Bencana tanah gerak pada Februari 2026 lalu telah merusak sekitar 900 rumah warga di Desa Padasari. Sebagai langkah cepat, Pemprov Jateng bersama Pemkab Tegal dan pemerintah pusat membangun huntara modular di atas lahan seluas 47 ribu meter persegi.

Saat ini, sebanyak 456 unit huntara tahap pertama telah selesai dibangun lengkap dengan listrik, air bersih, tempat ibadah, dan pos kesehatan.

Ahmad Luthfi menegaskan bahwa pemerintah kini sedang mematangkan penyediaan lahan untuk pembangunan hunian tetap. Jika huntap sudah selesai, hak milik rumah dan tanah akan sepenuhnya menjadi milik warga.

“Nanti setelah huntara selesai, kita lanjut ke huntap. Sekarang lahannya sedang disiapkan oleh Bupati Tegal. Ini bukti negara hadir untuk korban bencana,” tambahnya.

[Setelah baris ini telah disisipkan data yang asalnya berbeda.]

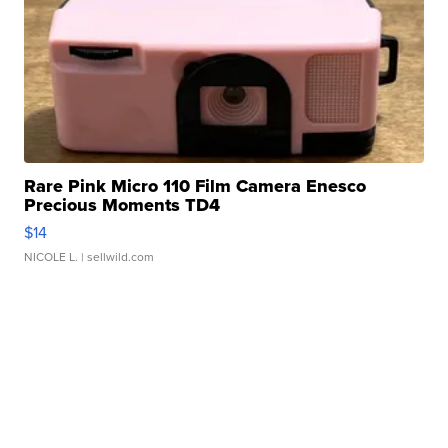
Rare Pink Micro 110 Film Camera Enesco
Precious Moments TD4
$14
NICOLE L.
| sellwild.com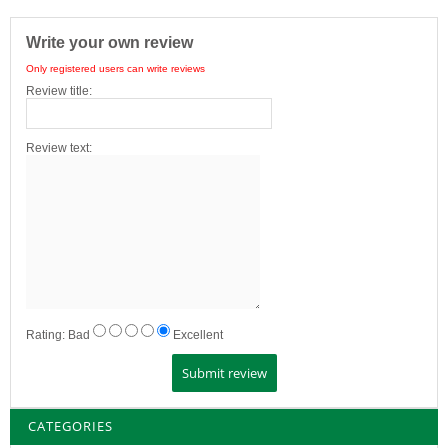
Write your own review
Only registered users can write reviews
Review title:
Review text:
Rating:
Bad
Excellent
CATEGORIES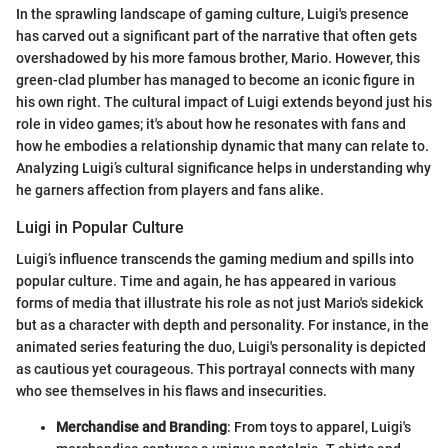
In the sprawling landscape of gaming culture, Luigi's presence
has carved out a significant part of the narrative that often gets
overshadowed by his more famous brother, Mario. However, this
green-clad plumber has managed to become an iconic figure in
his own right. The cultural impact of Luigi extends beyond just his
role in video games; it's about how he resonates with fans and
how he embodies a relationship dynamic that many can relate to.
Analyzing Luigi’s cultural significance helps in understanding why
he garners affection from players and fans alike.
Luigi in Popular Culture
Luigi’s influence transcends the gaming medium and spills into
popular culture. Time and again, he has appeared in various
forms of media that illustrate his role as not just Mario's sidekick
but as a character with depth and personality. For instance, in the
animated series featuring the duo, Luigi's personality is depicted
as cautious yet courageous. This portrayal connects with many
who see themselves in his flaws and insecurities.
Merchandise and Branding
: From toys to apparel, Luigi's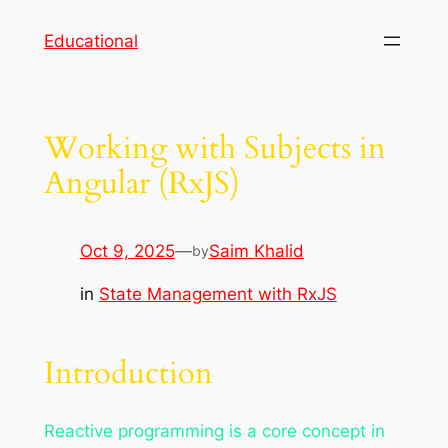
Skip
Educational
to
content
Working with Subjects in
Angular (RxJS)
Oct 9, 2025
—
Saim Khalid
by
in
State Management with RxJS
Introduction
Reactive programming is a core concept in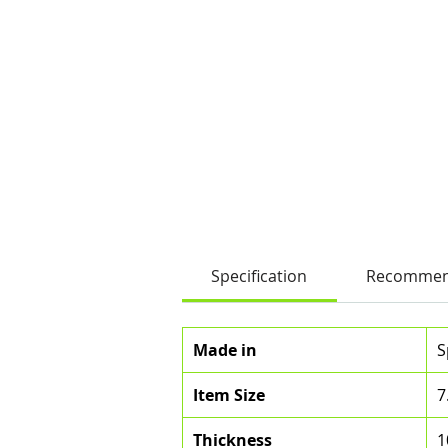
Specification
Recommen
Made in
S
Item Size
7
Thickness
1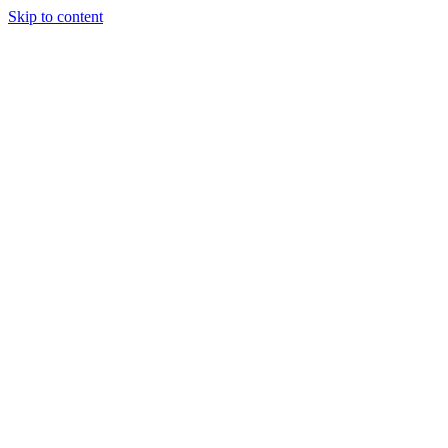
Skip to content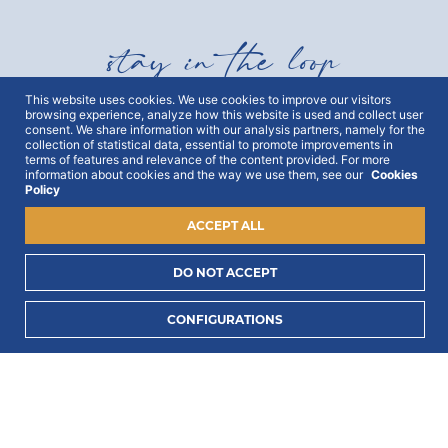
stay in the loop
This website uses cookies. We use cookies to improve our visitors
browsing experience, analyze how this website is used and collect user
Get all out news first hand, with early access to the
consent. We share information with our analysis partners, namely for the
best Portugal has to offer and exclusive campaigns.
collection of statistical data, essential to promote improvements in
To this end, we ask for your consent:
terms of features and relevance of the content provided. For more
information about cookies and the way we use them, see our
Cookies
Policy
ACCEPT ALL
DO NOT ACCEPT
I consent to process my data to receive PORTLUX
CONFIGURATIONS
news and exclusive campaigns.
I want to know
how PORTLUX processes my personal data
.
SUBSCRIBE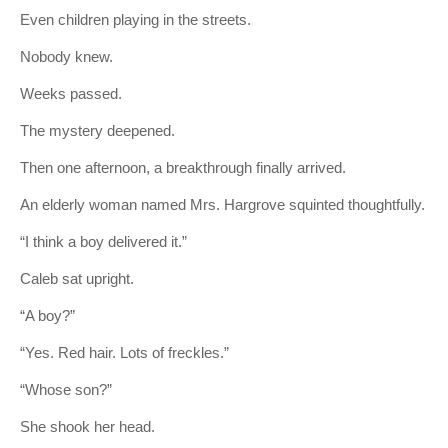
Even children playing in the streets.
Nobody knew.
Weeks passed.
The mystery deepened.
Then one afternoon, a breakthrough finally arrived.
An elderly woman named Mrs. Hargrove squinted thoughtfully.
“I think a boy delivered it.”
Caleb sat upright.
“A boy?”
“Yes. Red hair. Lots of freckles.”
“Whose son?”
She shook her head.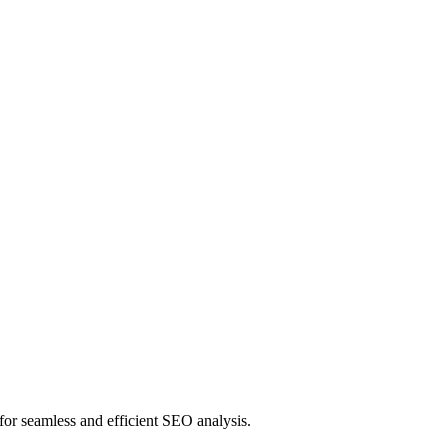
or seamless and efficient SEO analysis.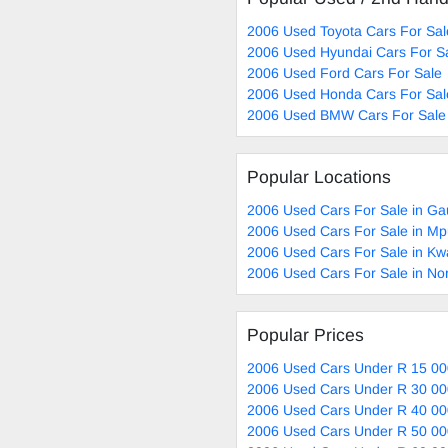
2006 Used Toyota Cars For Sal
2006 Used Hyundai Cars For S
2006 Used Ford Cars For Sale
2006 Used Honda Cars For Sal
2006 Used BMW Cars For Sale
Popular Locations
2006 Used Cars For Sale in Ga
2006 Used Cars For Sale in M
2006 Used Cars For Sale in Kw
2006 Used Cars For Sale in No
Popular Prices
2006 Used Cars Under R 15 00
2006 Used Cars Under R 30 00
2006 Used Cars Under R 40 00
2006 Used Cars Under R 50 00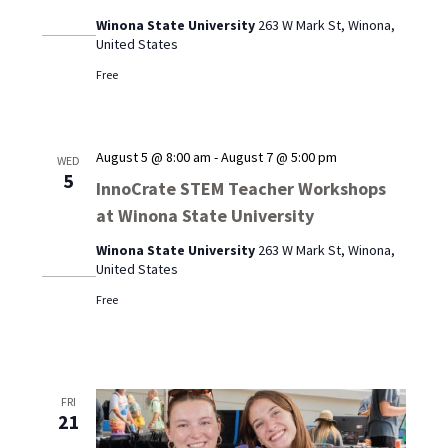
Winona State University
263 W Mark St, Winona,
United States
Free
August 5 @ 8:00 am
-
August 7 @ 5:00 pm
WED
5
InnoCrate STEM Teacher Workshops
at Winona State University
Winona State University
263 W Mark St, Winona,
United States
Free
FRI
21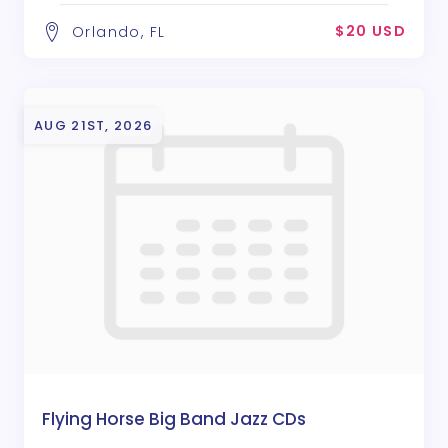
$20 USD
Orlando, FL
AUG 21ST, 2026
Flying Horse Big Band Jazz CDs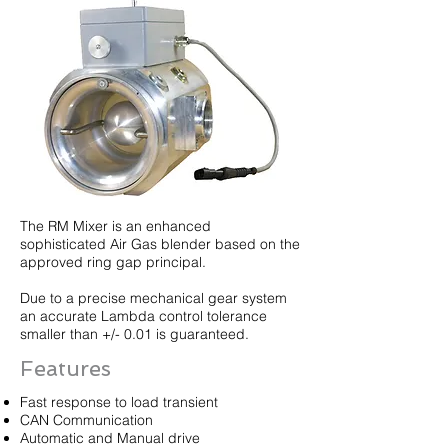
The RM Mixer is an enhanced
sophisticated Air Gas blender based on the
approved ring gap principal.
Due to a precise mechanical gear system
an accurate Lambda control tolerance
smaller than +/- 0.01 is guaranteed.
Features
Fast response to load transient
CAN Communication
Automatic and Manual drive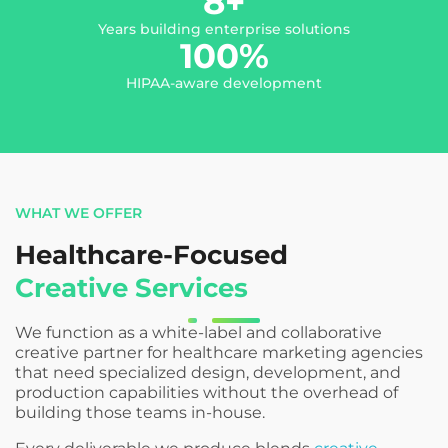
8
+
Years building enterprise solutions
100
%
HIPAA-aware development
WHAT WE OFFER
Healthcare-Focused
Creative Services
We function as a white-label and collaborative
creative partner for healthcare marketing agencies
that need specialized design, development, and
production capabilities without the overhead of
building those teams in-house.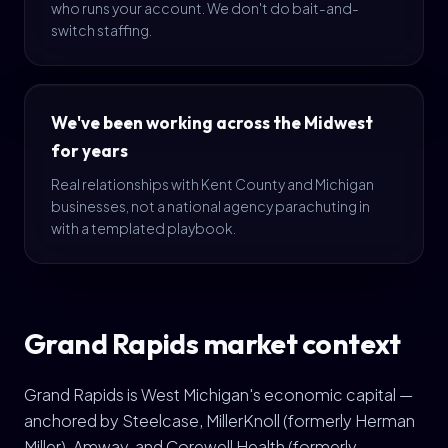
who runs your account. We don't do bait-and-
switch staffing.
We've been working across the Midwest
for years
Real relationships with Kent County and Michigan
businesses, not a national agency parachuting in
with a templated playbook.
Grand Rapids market context
Grand Rapids is West Michigan's economic capital —
anchored by Steelcase, MillerKnoll (formerly Herman
Miller), Amway, and Corewell Health (formerly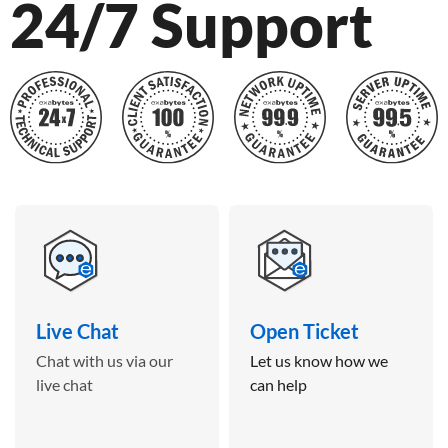
24/7 Support
Live Chat
Open Ticket
Chat with us via our
Let us know how we
live chat
can help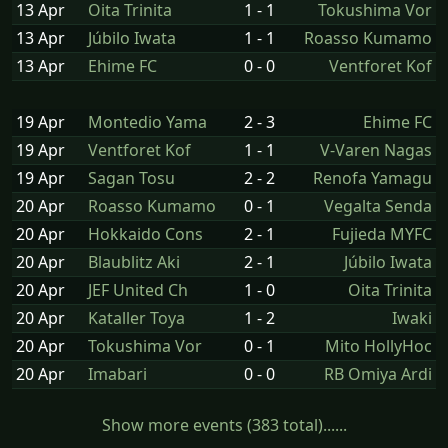
13 Apr
Oita Trinita
1 - 1
Tokushima Vor
13 Apr
Júbilo Iwata
1 - 1
Roasso Kumamo
13 Apr
Ehime FC
0 - 0
Ventforet Kof
19 Apr
Montedio Yama
2 - 3
Ehime FC
19 Apr
Ventforet Kof
1 - 1
V-Varen Nagas
19 Apr
Sagan Tosu
2 - 2
Renofa Yamagu
20 Apr
Roasso Kumamo
0 - 1
Vegalta Senda
20 Apr
Hokkaido Cons
2 - 1
Fujieda MYFC
20 Apr
Blaublitz Aki
2 - 1
Júbilo Iwata
20 Apr
JEF United Ch
1 - 0
Oita Trinita
20 Apr
Kataller Toya
1 - 2
Iwaki
20 Apr
Tokushima Vor
0 - 1
Mito HollyHoc
20 Apr
Imabari
0 - 0
RB Omiya Ardi
Show more events (383 total)......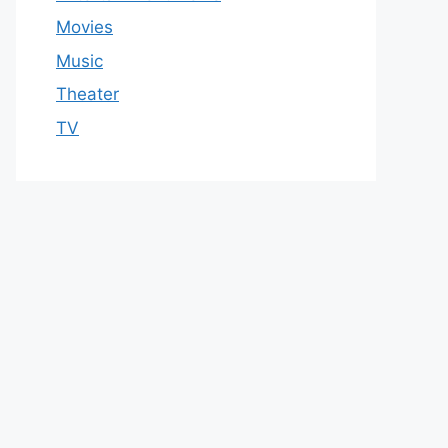
Movies
Music
Theater
TV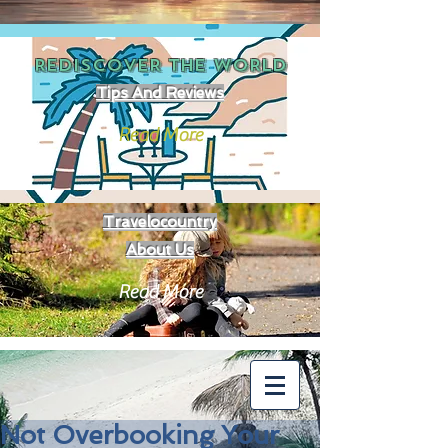
REDISCOVER THE
WORLD
Tips And Reviews
Read More
Travelocountry
About Us
Read More
Not Overbooking Your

Kehadiran Gubernur disambut gembira oleh warga, salah satunya Wasitoh. Penguni blok H5.1 ini mengaku bersyukur karena bisa tinggal di tempat yang nyaman dan tetap bisa melanjutkan usaha kecilnya. Namun, ia tetap berharap hunian tetap bisa segera terwujud.

“Terima kasih kepada pemerintah atas semua fasilitas ini. Harapan kami huntap bisa cepat dibangun agar kami punya kepastian tempat tinggal,” ungkap Wasitoh. (*)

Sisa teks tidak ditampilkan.